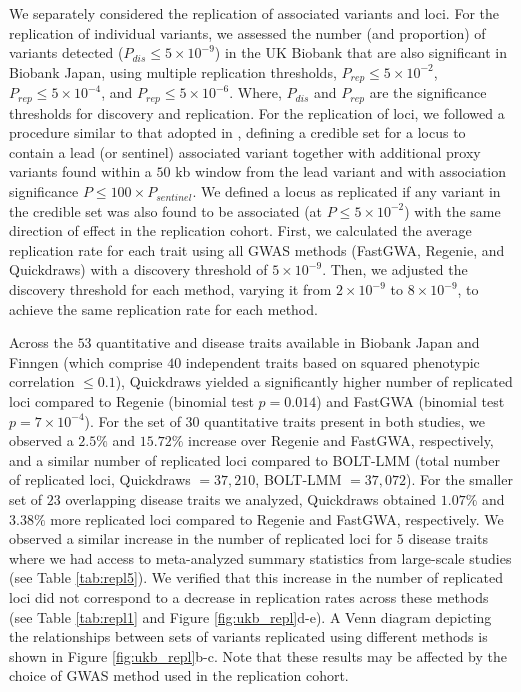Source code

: %
We separately considered the replication of associated variants and loci.
%
For the replication of individual variants, we assessed the number (and proportion) of variants detected ($P_{dis} \leq 5 \times 10^{-9}$) in the UK Biobank that are also significant in Biobank Japan, using multiple replication thresholds, $P_{rep} \leq 5 \times 10^{-2}$, $P_{rep} \leq 5 \times 10^{-4}$, and $P_{rep} \leq 5 \times 10^{-6}$.
%
Where, $P_{dis}$ and $P_{rep}$ are the significance thresholds for discovery and replication.
%
For the replication of loci, we followed a procedure similar to that adopted in \cite{huang2022transferability}, defining a credible set for a locus to contain a lead (or sentinel) associated variant together with additional proxy variants found within a $50$ kb window from the lead variant and with association significance $P \leq 100 \times P_{sentinel}$.
%
We defined a locus as replicated if any variant in the credible set was also found to be associated (at $P \leq 5 \times 10^{-2}$) with the same direction of effect in the replication cohort.
%
First, we calculated the average replication rate for each trait using all GWAS methods (FastGWA, Regenie, and Quickdraws) with a discovery threshold of $5 \times 10^{-9}$.
%
Then, we adjusted the discovery threshold for each method, varying it from $2 \times 10^{-9}$ to $8 \times 10^{-9}$, to achieve the same replication rate for each method.


Across the $53$ quantitative and disease traits available in Biobank Japan and Finngen (which comprise $40$ independent traits based on squared phenotypic correlation $\leq 0.1$), Quickdraws yielded a significantly higher number of replicated loci compared to Regenie (binomial test $p=0.014$) and FastGWA (binomial test $p=7 \times 10^{-4}$).
%
For the set of $30$ quantitative traits present in both studies, we observed a $2.5\%$ and $15.72\%$ increase over Regenie and FastGWA, respectively, and a similar number of replicated loci compared to BOLT-LMM (total number of replicated loci, Quickdraws $=37{,}210$, BOLT-LMM $=37{,}072$).
%
For the smaller set of $23$ overlapping disease traits we analyzed, Quickdraws obtained $1.07\%$ and $3.38\%$ more replicated loci compared to Regenie and FastGWA, respectively.
%
We observed a similar increase in the number of replicated loci for $5$ disease traits where we had access to meta-analyzed summary statistics from large-scale studies (see Table \ref{tab:repl5}).
%
We verified that this increase in the number of replicated loci did not correspond to a decrease in replication rates across these methods (see Table \ref{tab:repl1} and Figure \ref{fig:ukb_repl}d-e).
%
A Venn diagram depicting the relationships between sets of variants replicated using different methods is shown in Figure \ref{fig:ukb_repl}b-c.
%
Note that these results may be affected by the choice of GWAS method used in the replication cohort.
____________________
When a line in the material above includes "each", report that line by copying it.

First, we calculated the average replication rate for each trait using all GWAS methods (FastGWA, Regenie, and Quickdraws) with a discovery threshold of $5 \times 10^{-9}$.
Then, we adjusted the discovery threshold for each method, varying it from $2 \times 10^{-9}$ to $8 \times 10^{-9}$, to achieve the same replication rate for each method.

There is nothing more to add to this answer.